> _Exercise_: Reproduce the complete article on planning for rising tax rates, word for word.

Plan ahead for the coming tax rate increase
October 20, 2020
October 20, 2020
With the government pumping trillions of dollars into the economy to deal with COVID-19, who do we think will pay for it? Without getting political here, we all will — through increased taxes. It doesn’t matter who wins the election in November, taxes are going up. What do we do in a rising tax environment? How do we plan?
As the saying goes, the only two certainties in life are death and taxes. Conventional wisdom tells us to defer both for as long as possible.
But over the past couple of decades, the individual tax rate has trended downward. Deferring taxes in an environment where rates are either remaining constant or falling makes sense. At the minimum, you hold on to your money longer, capitalizing on the time value of the money. If rates fall, the deferral lets you take advantage of the lower rate when you recognize the income for tax purposes.
Is this type of wisdom relevant when taxes are rising? The answer is no. Deferring taxes is not a good strategy in periods of rising rates.
Let’s look at an example: Assume you can make a profit of $100 on a job you have a choice to do in 2020 or 2021. Let’s also assume you are in a 32 percent marginal tax bracket. Let’s assume this marginal rate goes up to 37 percent in 2021. That would mean you’ll pay an additional $5 in taxes in 2021. In this case, it would make sense to do that job in 2020 and not defer it until 2021.
MAKE A DECISION
Effective tax planning is really a business decision predicated on two factors:
- Do we want to minimize our taxes?
- If minimizing our taxes means paying taxes sooner rather than later, do we have the funds to pay the taxes currently?
Here are two tax planning ideas that are relevant in a rising tax environment:
1. Do not defer income. If you’re planning a large bird control job or some other big-ticket service, you’re better off performing that job sooner rather than later if you’re expecting the tax rates to rise. If you’re a cash-basis taxpayer, you will need to be paid before the rate increase date.
2. Defer expenses. Where you have the option of deferring an expense into the period where tax rates are rising, you should consider this. Deferring expenses has the exact opposite effect as deferring income, meaning if those expenses are taken when tax rates are higher, you’ll shield more of your income from taxes.
Winter is usually when we start to think about taxes. This year, we should think about the future tax-increase environment that seems inevitable in this country.

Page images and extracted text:

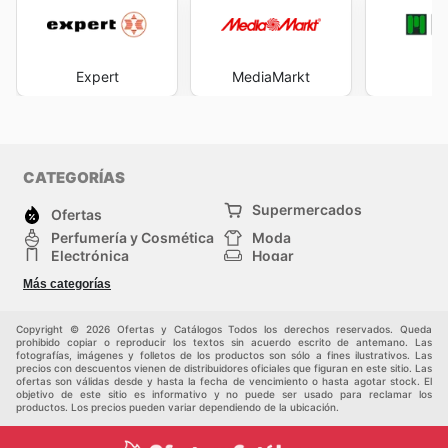
Expert
MediaMarkt
M
CATEGORÍAS
Supermercados
Ofertas
Perfumería y Cosmética
Moda
Electrónica
Hogar
Deporte
Bricolaje y jardinería
Más categorías
Juguetes y bebés
Auto y Moto
Mascotas
Otros
Copyright © 2026 Ofertas y Catálogos Todos los derechos reservados. Queda
prohibido copiar o reproducir los textos sin acuerdo escrito de antemano. Las
fotografías, imágenes y folletos de los productos son sólo a fines ilustrativos. Las
precios con descuentos vienen de distribuidores oficiales que figuran en este sitio. Las
ofertas son válidas desde y hasta la fecha de vencimiento o hasta agotar stock. El
objetivo de este sitio es informativo y no puede ser usado para reclamar los
productos. Los precios pueden variar dependiendo de la ubicación.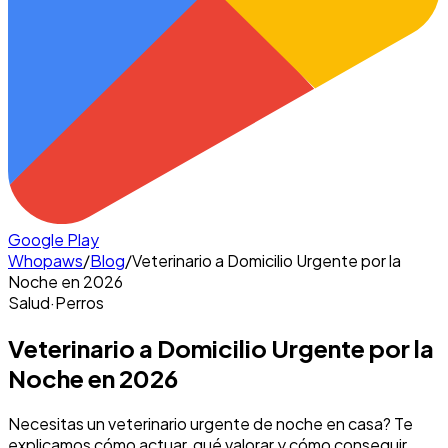
Google Play
Whopaws
/
Blog
/
Veterinario a Domicilio Urgente por la
Noche en 2026
Salud
·
Perros
Veterinario a Domicilio Urgente por la
Noche en 2026
Necesitas un veterinario urgente de noche en casa? Te
explicamos cómo actuar, qué valorar y cómo conseguir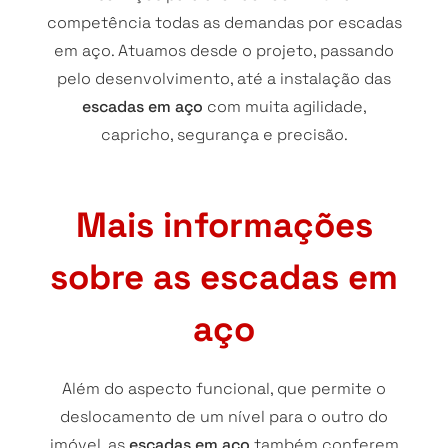
competência todas as demandas por escadas
em aço. Atuamos desde o projeto, passando
pelo desenvolvimento, até a instalação das
escadas em aço
com muita agilidade,
capricho, segurança e precisão.
Mais informações
sobre as escadas em
aço
Além do aspecto funcional, que permite o
deslocamento de um nível para o outro do
imóvel, as
escadas em aço
também conferem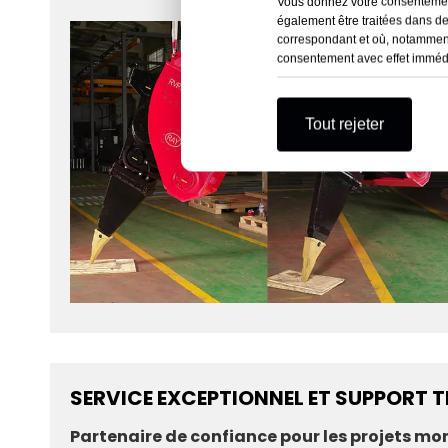
Vous donnez votre consentement
également être traitées dans d
correspondant et où, notamment
consentement avec effet immédiat
Tout rejeter
SERVICE EXCEPTIONNEL ET SUPPORT 
Partenaire de confiance pour les projets mo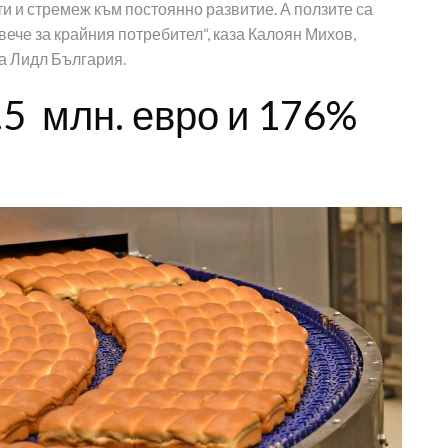
и и стремеж към постоянно развитие. А ползите са
-вече за крайния потребител“, каза Калоян Михов,
на Лидл България.
.5 млн. евро и 176%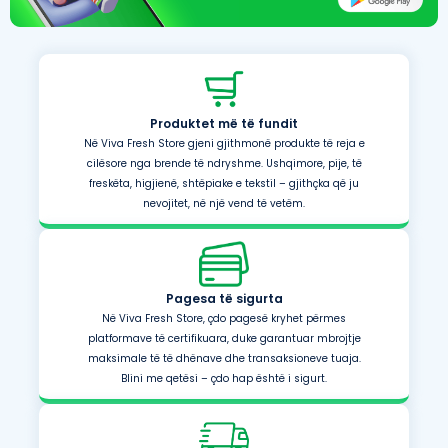
Produktet më të fundit
Në Viva Fresh Store gjeni gjithmonë produkte të reja e
cilësore nga brende të ndryshme. Ushqimore, pije, të
freskëta, higjienë, shtëpiake e tekstil – gjithçka që ju
nevojitet, në një vend të vetëm.
Pagesa të sigurta
Në Viva Fresh Store, çdo pagesë kryhet përmes
platformave të certifikuara, duke garantuar mbrojtje
maksimale të të dhënave dhe transaksioneve tuaja.
Blini me qetësi – çdo hap është i sigurt.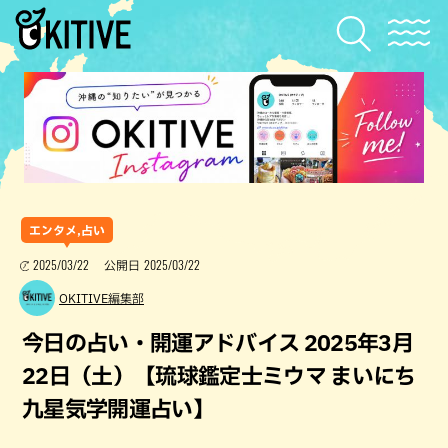
エンタメ,占い
2025/03/22
2025/03/22
公開日
OKITIVE編集部
今日の占い・開運アドバイス 2025年3月
22日（土）【琉球鑑定士ミウマ まいにち
九星気学開運占い】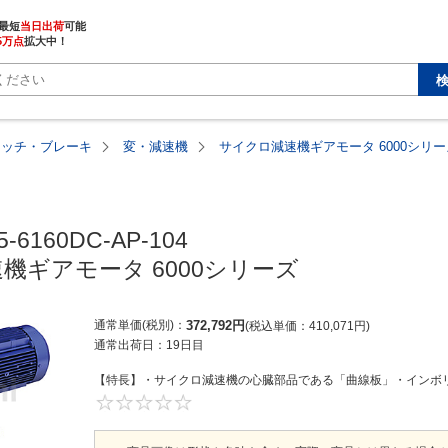
最短
当日出荷
5万点
拡大中！
ラッチ・ブレーキ
変・減速機
サイクロ減速機ギアモータ 6000シリー
-6160DC-AP-104

機ギアモータ 6000シリーズ
通常単価(税別)
372,792
円
税込単価
410,071
円
通常出荷日：
19日目
【特長】・サイクロ減速機の心臓部品である「曲線板」・インボリ
0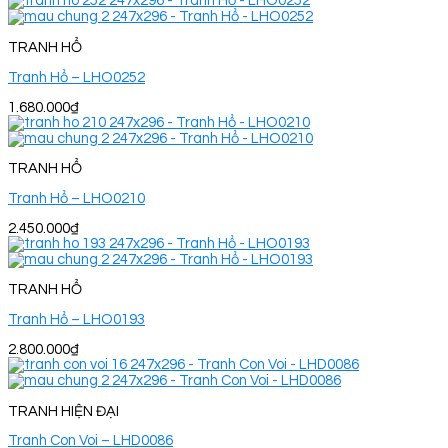
TRANH HỔ
Tranh Hổ – LHO0252
1.680.000
₫
TRANH HỔ
Tranh Hổ – LHO0210
2.450.000
₫
TRANH HỔ
Tranh Hổ – LHO0193
2.800.000
₫
TRANH HIỆN ĐẠI
Tranh Con Voi – LHD0086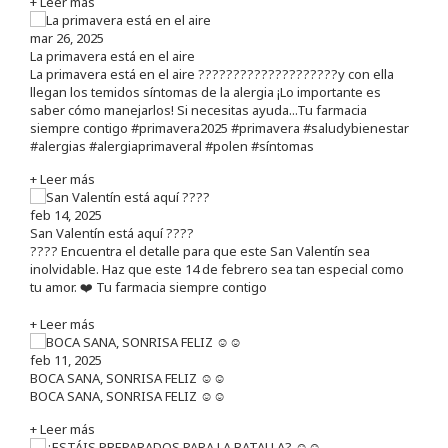
+ Leer más
mar 26, 2025
La primavera está en el aire
La primavera está en el aire ????????????????????y con ella
llegan los temidos síntomas de la alergia ¡Lo importante es
saber cómo manejarlos! Si necesitas ayuda...Tu farmacia
siempre contigo #primavera2025 #primavera #saludybienestar
#alergias #alergiaprimaveral #polen #síntomas
+ Leer más
feb 14, 2025
San Valentín está aquí ????
???? Encuentra el detalle para que este San Valentín sea
inolvidable. Haz que este 14 de febrero sea tan especial como
tu amor. ❤️ Tu farmacia siempre contigo
+ Leer más
feb 11, 2025
BOCA SANA, SONRISA FELIZ ☺️☺️
BOCA SANA, SONRISA FELIZ ☺️☺️
+ Leer más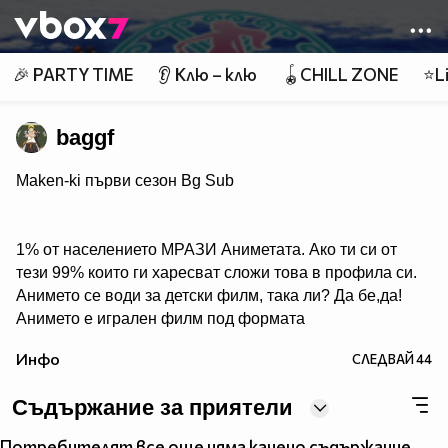
Member of
👾
🎉 PARTY TIME
👂 Клю – клю
🪀CHILL ZONE
⭐Li
baggf
Maken-ki първи сезон Bg Sub
1% от населението МРАЗИ Аниметата. Ако ти си от
тези 99% които ги харесват сложи това в профила си.
Анимето се води за детски филм, така ли? Да бе,да!
Анимето е игрален филм под формата
на сериал, включващ драма, фантастика, комедия,
Инфо
СЛЕДВАЙ
44
романтика. Единствената разлика между игралните
сериали и анимето е, че анимето е нарисувано... Ако
Съдържание за приятели
подкрепяш тази теза, може да копнеш това в
профилчето си.
Потребителят все още няма качено съдържание.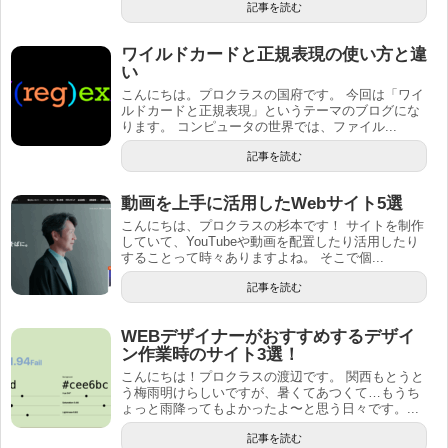
記事を読む
ワイルドカードと正規表現の使い方と違
い
こんにちは。プロクラスの国府です。 今回は「ワイ
ルドカードと正規表現」というテーマのブログにな
ります。 コンピュータの世界では、ファイル...
記事を読む
動画を上手に活用したWebサイト5選
こんにちは、プロクラスの杉本です！ サイトを制作
していて、YouTubeや動画を配置したり活用したり
することって時々ありますよね。 そこで個...
記事を読む
WEBデザイナーがおすすめするデザイ
ン作業時のサイト3選！
こんにちは！プロクラスの渡辺です。 関西もとうと
う梅雨明けらしいですが、暑くてあつくて…もうち
ょっと雨降ってもよかったよ〜と思う日々です。...
記事を読む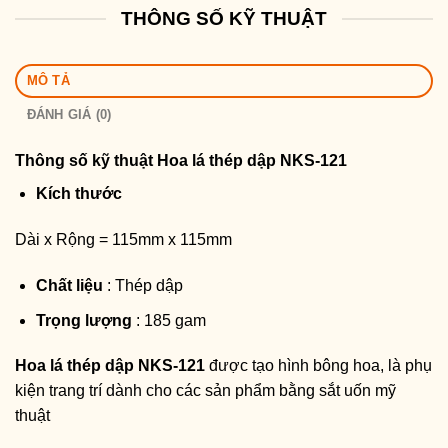
THÔNG SỐ KỸ THUẬT
MÔ TẢ
ĐÁNH GIÁ (0)
Thông số kỹ thuật
Hoa lá thép dập NKS-121
Kích thước
Dài x Rộng = 115mm x 115mm
Chất liệu
: Thép dập
Trọng lượng
: 185 gam
Hoa lá thép dập NKS-121
được tạo hình bông hoa, là phụ
kiện trang trí dành cho các sản phẩm bằng sắt uốn mỹ
thuật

> _The completed task_:
Plan ahead for the coming tax rate increase
October 20, 2020
October 20, 2020
With the government pumping trillions of dollars into the economy to deal with COVID-19, who do we think will pay for it? Without getting political here, we all will — through increased taxes. It doesn’t matter who wins the election in November, taxes are going up. What do we do in a rising tax environment? How do we plan?
As the saying goes, the only two certainties in life are death and taxes. Conventional wisdom tells us to defer both for as long as possible.
But over the past couple of decades, the individual tax rate has trended downward. Deferring taxes in an environment where rates are either remaining constant or falling makes sense. At the minimum, you hold on to your money longer, capitalizing on the time value of the money. If rates fall, the deferral lets you take advantage of the lower rate when you recognize the income for tax purposes.
Is this type of wisdom relevant when taxes are rising? The answer is no. Deferring taxes is not a good strategy in periods of rising rates.
Let’s look at an example: Assume you can make a profit of $100 on a job you have a choice to do in 2020 or 2021. Let’s also assume you are in a 32 percent marginal tax bracket. Let’s assume this marginal rate goes up to 37 percent in 2021. That would mean you’ll pay an additional $5 in taxes in 2021. In this case, it would make sense to do that job in 2020 and not defer it until 2021.
MAKE A DECISION
Effective tax planning is really a business decision predicated on two factors:
- Do we want to minimize our taxes?
- If minimizing our taxes means paying taxes sooner rather than later, do we have the funds to pay the taxes currently?
Here are two tax planning ideas that are relevant in a rising tax environment:
1. Do not defer income. If you’re planning a large bird control job or some other big-ticket service, you’re better off performing that job sooner rather than later if you’re expecting the tax rates to rise. If you’re a cash-basis taxpayer, you will need to be paid before the rate increase date.
2. Defer expenses. Where you have the option of deferring an expense into the period where tax rates are rising, you should consider this. Deferring expenses has the exact opposite effect as deferring income, meaning if those expenses are taken when tax rates are higher, you’ll shield more of your income from taxes.
Winter is usually when we start to think about taxes. This year, we should think about the future tax-increase environment that seems inevitable in this country.